The French got to South Africa by cheating. They deserve no sympathy now. It's reassuring that sometimes the hand of fate does intervene to make sure the guilty are punished.

My soccer-mad sons were aghast that France had got away with it, that FIFA had done nothing to correct the situation. I can now look them in the eye again and tell them that cheating does not pay. If the authorities don't get you, fate will!


The other main amusement here over the past week came to us courtesy of Fine Gael, the political party that has turned shooting itself in the foot into an art form.
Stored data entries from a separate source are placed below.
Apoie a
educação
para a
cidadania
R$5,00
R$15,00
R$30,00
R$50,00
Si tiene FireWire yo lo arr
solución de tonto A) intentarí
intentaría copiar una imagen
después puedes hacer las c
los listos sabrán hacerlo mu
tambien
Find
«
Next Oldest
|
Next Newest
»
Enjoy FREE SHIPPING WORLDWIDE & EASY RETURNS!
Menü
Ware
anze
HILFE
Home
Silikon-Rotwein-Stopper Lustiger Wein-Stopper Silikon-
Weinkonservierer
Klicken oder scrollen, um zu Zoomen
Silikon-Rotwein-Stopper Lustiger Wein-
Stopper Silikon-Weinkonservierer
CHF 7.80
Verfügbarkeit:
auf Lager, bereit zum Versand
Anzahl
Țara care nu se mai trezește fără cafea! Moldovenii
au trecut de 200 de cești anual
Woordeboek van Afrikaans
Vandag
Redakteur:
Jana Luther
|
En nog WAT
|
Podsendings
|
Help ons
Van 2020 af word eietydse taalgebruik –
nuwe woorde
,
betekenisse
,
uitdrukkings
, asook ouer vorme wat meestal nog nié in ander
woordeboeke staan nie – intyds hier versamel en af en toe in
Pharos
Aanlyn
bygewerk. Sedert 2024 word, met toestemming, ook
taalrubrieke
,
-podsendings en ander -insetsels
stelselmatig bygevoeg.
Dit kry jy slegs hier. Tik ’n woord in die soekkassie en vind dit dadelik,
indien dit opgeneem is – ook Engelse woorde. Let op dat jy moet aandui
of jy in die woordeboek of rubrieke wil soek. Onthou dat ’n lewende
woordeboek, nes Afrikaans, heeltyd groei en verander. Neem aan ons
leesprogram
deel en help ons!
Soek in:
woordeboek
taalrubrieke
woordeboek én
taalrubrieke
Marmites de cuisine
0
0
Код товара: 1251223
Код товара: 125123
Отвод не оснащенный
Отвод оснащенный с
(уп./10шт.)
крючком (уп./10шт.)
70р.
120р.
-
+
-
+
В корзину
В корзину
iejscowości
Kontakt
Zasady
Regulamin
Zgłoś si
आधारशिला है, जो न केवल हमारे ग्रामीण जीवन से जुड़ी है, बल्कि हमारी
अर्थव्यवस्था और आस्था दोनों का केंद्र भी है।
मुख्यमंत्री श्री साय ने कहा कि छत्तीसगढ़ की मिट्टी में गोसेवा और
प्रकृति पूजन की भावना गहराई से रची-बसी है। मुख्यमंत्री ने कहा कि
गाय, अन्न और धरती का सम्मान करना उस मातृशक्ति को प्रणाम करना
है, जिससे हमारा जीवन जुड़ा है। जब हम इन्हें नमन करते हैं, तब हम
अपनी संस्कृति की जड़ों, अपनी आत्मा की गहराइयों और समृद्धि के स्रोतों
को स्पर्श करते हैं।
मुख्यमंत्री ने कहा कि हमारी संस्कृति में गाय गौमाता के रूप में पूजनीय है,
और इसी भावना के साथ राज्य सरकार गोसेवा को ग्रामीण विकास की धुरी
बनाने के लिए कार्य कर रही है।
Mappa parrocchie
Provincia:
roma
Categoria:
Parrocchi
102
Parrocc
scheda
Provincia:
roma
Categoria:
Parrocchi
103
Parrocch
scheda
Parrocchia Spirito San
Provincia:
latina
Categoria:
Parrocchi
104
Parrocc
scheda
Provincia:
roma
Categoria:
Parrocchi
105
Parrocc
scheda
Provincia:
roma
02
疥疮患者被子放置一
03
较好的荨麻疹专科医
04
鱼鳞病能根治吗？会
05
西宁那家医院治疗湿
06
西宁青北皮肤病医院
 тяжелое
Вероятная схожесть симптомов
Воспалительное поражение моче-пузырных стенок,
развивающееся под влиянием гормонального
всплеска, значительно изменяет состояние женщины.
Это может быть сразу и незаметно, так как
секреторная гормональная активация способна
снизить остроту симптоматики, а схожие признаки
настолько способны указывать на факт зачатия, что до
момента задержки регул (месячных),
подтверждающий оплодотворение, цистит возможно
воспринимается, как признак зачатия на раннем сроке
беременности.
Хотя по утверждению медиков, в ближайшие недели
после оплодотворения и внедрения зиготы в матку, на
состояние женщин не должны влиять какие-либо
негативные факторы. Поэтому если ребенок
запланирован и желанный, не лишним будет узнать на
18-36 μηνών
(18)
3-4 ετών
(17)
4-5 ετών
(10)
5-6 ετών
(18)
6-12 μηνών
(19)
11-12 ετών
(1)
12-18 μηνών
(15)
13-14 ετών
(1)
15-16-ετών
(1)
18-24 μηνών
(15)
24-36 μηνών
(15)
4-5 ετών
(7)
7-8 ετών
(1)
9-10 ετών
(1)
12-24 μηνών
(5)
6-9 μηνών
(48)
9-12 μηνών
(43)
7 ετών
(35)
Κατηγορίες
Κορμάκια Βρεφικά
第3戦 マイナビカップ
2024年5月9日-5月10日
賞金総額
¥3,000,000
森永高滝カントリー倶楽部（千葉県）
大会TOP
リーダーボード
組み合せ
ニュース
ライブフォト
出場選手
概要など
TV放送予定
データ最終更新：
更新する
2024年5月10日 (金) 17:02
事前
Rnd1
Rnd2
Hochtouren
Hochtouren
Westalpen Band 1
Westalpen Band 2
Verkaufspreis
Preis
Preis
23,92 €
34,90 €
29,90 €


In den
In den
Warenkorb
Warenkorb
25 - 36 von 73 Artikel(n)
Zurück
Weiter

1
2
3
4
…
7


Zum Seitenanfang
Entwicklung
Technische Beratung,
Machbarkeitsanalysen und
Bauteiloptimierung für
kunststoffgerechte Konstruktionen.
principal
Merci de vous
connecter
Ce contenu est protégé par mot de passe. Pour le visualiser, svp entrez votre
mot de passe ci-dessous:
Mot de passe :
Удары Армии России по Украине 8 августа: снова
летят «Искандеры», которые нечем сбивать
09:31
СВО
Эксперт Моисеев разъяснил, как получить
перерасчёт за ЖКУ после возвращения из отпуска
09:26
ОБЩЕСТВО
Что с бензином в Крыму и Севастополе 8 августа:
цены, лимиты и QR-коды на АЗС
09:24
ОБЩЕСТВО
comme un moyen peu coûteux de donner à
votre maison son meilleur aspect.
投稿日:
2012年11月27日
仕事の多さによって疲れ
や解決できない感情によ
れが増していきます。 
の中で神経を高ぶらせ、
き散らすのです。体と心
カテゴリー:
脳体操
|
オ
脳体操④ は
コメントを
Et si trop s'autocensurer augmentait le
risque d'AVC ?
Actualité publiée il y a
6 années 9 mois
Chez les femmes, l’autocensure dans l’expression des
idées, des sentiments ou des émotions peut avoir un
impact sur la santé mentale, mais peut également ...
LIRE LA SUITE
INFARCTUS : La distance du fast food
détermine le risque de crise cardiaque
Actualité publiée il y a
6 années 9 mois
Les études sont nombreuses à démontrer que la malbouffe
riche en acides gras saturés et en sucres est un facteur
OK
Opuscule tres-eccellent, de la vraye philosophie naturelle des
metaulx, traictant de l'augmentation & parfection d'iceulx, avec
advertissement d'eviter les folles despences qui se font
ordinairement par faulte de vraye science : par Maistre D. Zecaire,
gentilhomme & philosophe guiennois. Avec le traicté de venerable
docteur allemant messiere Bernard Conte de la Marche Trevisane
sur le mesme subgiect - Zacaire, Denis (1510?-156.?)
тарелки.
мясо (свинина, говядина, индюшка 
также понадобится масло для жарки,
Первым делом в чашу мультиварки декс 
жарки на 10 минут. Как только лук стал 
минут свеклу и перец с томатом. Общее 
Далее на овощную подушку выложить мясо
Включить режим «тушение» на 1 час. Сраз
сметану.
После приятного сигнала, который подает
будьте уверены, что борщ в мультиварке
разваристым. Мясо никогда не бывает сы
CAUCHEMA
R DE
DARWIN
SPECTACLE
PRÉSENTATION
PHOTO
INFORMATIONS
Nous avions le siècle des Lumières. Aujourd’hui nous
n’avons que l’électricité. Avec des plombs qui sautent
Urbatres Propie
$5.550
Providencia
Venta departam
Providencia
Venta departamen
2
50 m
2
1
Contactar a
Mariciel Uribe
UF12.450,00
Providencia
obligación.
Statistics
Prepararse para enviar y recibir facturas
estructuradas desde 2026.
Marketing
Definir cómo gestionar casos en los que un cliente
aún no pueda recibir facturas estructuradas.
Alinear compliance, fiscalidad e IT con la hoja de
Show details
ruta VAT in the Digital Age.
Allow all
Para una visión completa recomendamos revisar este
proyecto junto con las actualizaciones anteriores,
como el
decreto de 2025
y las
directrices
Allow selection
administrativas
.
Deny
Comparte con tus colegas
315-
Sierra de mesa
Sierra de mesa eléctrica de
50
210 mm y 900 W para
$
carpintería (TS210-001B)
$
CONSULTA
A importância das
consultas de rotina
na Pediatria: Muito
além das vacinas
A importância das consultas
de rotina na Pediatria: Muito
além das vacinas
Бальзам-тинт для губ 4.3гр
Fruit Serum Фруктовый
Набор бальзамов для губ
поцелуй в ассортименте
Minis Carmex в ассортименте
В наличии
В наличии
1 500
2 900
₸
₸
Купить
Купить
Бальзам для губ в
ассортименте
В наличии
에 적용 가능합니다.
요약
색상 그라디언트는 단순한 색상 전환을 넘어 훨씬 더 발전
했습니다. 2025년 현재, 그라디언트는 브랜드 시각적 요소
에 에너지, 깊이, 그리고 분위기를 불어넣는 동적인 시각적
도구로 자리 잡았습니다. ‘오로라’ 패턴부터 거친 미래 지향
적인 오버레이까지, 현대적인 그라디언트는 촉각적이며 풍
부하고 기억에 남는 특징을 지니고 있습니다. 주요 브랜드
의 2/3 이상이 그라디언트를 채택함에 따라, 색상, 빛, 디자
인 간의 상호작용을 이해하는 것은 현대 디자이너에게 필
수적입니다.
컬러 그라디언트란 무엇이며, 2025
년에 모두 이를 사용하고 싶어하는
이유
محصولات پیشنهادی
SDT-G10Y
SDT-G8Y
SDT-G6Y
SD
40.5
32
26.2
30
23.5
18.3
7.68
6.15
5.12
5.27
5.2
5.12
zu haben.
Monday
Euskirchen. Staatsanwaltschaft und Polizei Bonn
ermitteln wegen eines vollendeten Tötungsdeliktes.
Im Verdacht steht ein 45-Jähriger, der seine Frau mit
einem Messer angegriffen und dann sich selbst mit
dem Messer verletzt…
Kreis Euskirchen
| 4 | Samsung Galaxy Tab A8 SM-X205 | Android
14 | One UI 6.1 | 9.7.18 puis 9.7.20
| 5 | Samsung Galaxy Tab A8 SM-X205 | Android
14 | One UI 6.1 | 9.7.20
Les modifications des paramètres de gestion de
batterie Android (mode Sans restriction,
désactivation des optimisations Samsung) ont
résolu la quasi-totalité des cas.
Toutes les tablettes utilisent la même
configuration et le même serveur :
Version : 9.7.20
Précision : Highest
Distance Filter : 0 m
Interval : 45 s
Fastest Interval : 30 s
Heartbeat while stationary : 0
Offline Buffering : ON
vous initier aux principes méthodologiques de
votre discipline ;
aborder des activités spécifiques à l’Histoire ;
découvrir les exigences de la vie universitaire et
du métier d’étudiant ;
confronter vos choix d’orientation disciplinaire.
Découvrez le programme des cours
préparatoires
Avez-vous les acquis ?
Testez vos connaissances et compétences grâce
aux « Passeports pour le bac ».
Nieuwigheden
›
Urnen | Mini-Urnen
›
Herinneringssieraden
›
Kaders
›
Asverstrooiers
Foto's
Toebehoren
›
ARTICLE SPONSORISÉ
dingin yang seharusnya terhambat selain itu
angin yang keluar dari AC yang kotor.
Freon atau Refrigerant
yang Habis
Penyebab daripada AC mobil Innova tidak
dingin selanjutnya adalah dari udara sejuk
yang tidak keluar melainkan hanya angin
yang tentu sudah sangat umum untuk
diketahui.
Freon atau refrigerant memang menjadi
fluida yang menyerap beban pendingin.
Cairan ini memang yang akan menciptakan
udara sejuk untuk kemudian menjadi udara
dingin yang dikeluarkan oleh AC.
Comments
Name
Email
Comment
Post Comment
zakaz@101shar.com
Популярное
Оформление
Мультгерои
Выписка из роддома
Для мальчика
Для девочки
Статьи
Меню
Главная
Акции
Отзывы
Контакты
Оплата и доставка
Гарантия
A leadership challenge against party leader Enda Kenny by finance spokesman Richard Bruton was so mishandled that even though he had the support of 11 of the 19 frontbenchers, Bruton lost the vote at the full parliamentary party meeting.

Talk about snatching defeat from the jaws of victory!
Bruton assumed that because Kenny was failing to perform in national opinion polls to the point where the last poll showed that the Labor Party was in front, all he had to do was say he was challenging and the party would gather round him in gratitude. But it's not as simple as that.


Kenny fought a brilliant rearguard action, characterizing Bruton and his supporters as the boarding school Dublin yuppie brigade who were looking down on his traditional, mainly rural backers. Someone said last week that the battle could be summed up as the cappuccino set versus the men who had their dinner in the middle of the day.


That air of presumption and condescension sank Bruton, even though it was more perceived than real. That, and a fatal lack of preparation.

It emerged eventually that the Bruton camp had not even canvassed some of the parliamentary party members, assuming that they would vote for Bruton because he was clearly a better media performer than Kenny and knew far more about the economy.


But Irish politics does not work that way. Personal contact, favors, loyalty bought and sold are what it's about. The survival of Kenny was a victory for gombeenism ... and for Fianna Fail.
As long as Kenny, who Taoiseach (Prime Minister) Brian Cowen treats with mild contempt, is leading the main opposition party, Fianna Fail has a hope, however faint, of winning an election in two years.


The public, including Fine Gael supporters, were appalled at the phony war. On the very day that Fine Gael was supposed to be pursuing a no confidence heave against the taoiseach in the Dail (Parliament), they were completely distracted by the division in their own party.

It was pathetic, like student politics at its worst. And this is the crowd with ambitions to lead the country!

The silly shenanigans in Fine Gael obscured a couple of far more serious matters last week. The first was the shocking revelation by the new head of Anglo Irish Bank that the state is unlikely to see much, if any, of the 22 billion euro it is pouring into the bank again. Ever.

It's money to pay back the markets for the massive loans Anglo got to lend on as finance for property deals that are now worthless.
Which raises the question again of whether we should be saving this bank or letting the bond holders pay for the risk they took. Kenny isn't really up to discussing a complicated question like this, other than in pre-rehearsed soundbites. But that hardly figured in last week's debate among his party members.

Nor did the problem about the huge amount of borrowing the state is doing to keep public services going, still over 50 million a day in spite of the cutbacks.

Last week the new round of borrowing we did to finance that for another few months attracted an interest rate above 5%. That's because we're seen as a risky place by the markets, not quite Greece, but getting there unless we start to change even faster.

The other serious matter last week was the publication, after 12 years of work, of the Saville Inquiry Report on Bloody Sunday. I know that this has received extensive coverage in the Irish Voice and on IrishCentral.com so we need not try to deal with the detail of the 5,000 page report here.

But it's worth noting that what reasonable observers have said all along is what Saville found -- the people who died were completely innocent, and the soldiers who killed them were out of control. There was no plot from above, just incompetence on the ground by freaked out Paras who should never have been put into the situation in the first place.